This article makes interesting reading. Among his conclusions are:
  • A large portion of hop oils are removed or altered during the boil and during during fermentation.
  • If you’re looking to get an “out of the bag” aroma with your dry hops, it might be best to add these after the yeast is removed or at least after the bulk of fermentation.
  • It looks like long dry hop times aren’t necessary and may actually reduce the amount of oil extraction in your beers! Even without agitating your beer during dry hopping, most of the oil extraction is done in just a day.
  • Don’t contain your hops, let them free! With 50% more extraction found in certain oils when not contained in a hop bag it makes sense to come up with ways to deal with hop material (like a stainless steel filter in your keg).
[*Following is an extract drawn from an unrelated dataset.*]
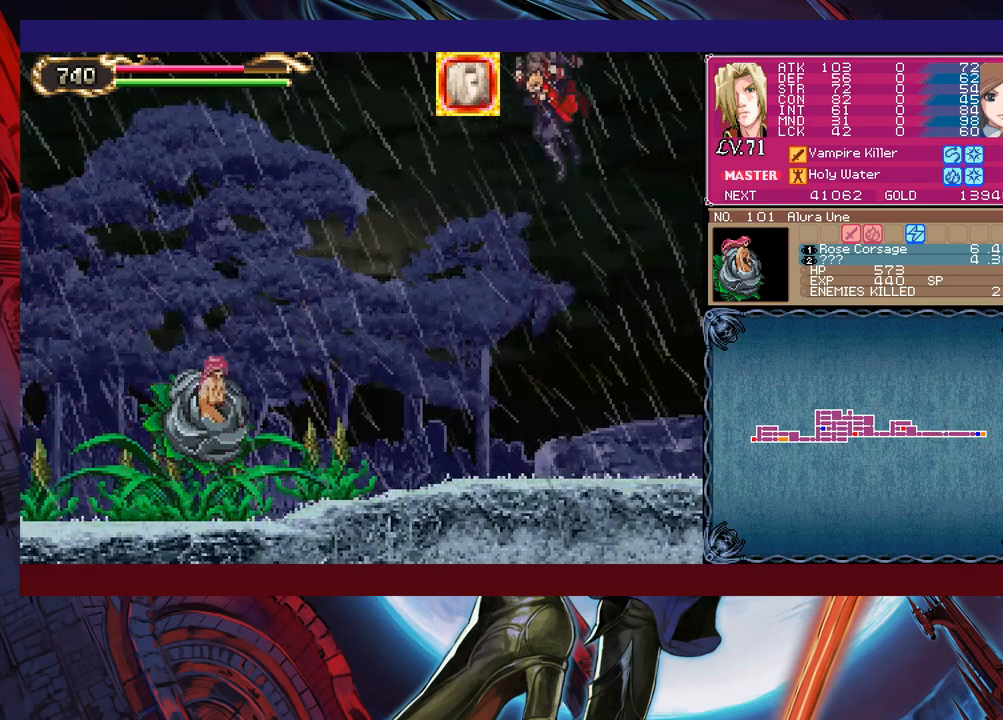
{"buttons": [], "left_stick": "up", "events": []}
  • Pellets are able to extract at a higher rate than whole cones.
  • Dry hopping doesn’t appear to increase the actual bitterness of beers, at least to the human palate. This is not to say it won’t influence the bittereing perception in a dry hopped beer. [Update: Further research showed it is actually possible to increase bitterness by dry hopping]
 
Colin
That's a good summary, so good I won't bother to read the article!!
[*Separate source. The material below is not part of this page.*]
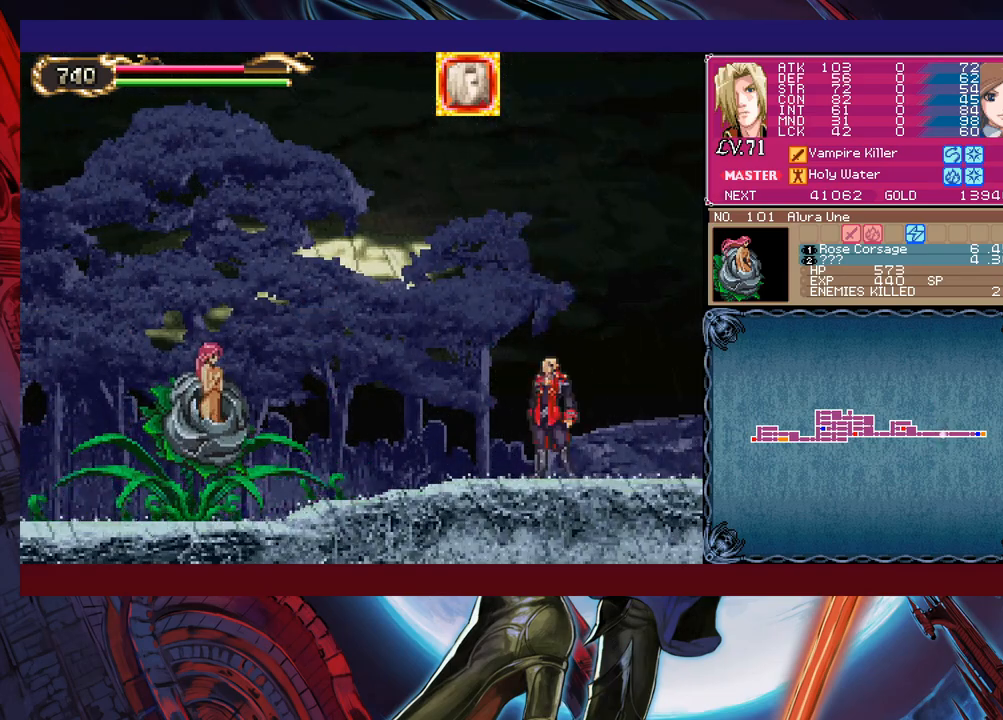
{"buttons": [], "left_stick": "center", "events": [[417, "left_stick", "center"]]}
Looks like it confirms most of what people find out through experience, and by applying a bit of nowse.
The only contentious point is length of dry hopping. I have seen papers which state that whereas hop oil extraction is fastest initially (as might be expected) it does continue for several days. The only way of finding out I suppose is to do a side by side trial. Volunteers anyone??
 
Hi!
Thanks - they're his conclusions, almost verbatim. (Thank you Copy and Paste!)
Interestingly, he cites research suggesting that the average concentration of hop oils in the beer decreases after 4 days dry hopping.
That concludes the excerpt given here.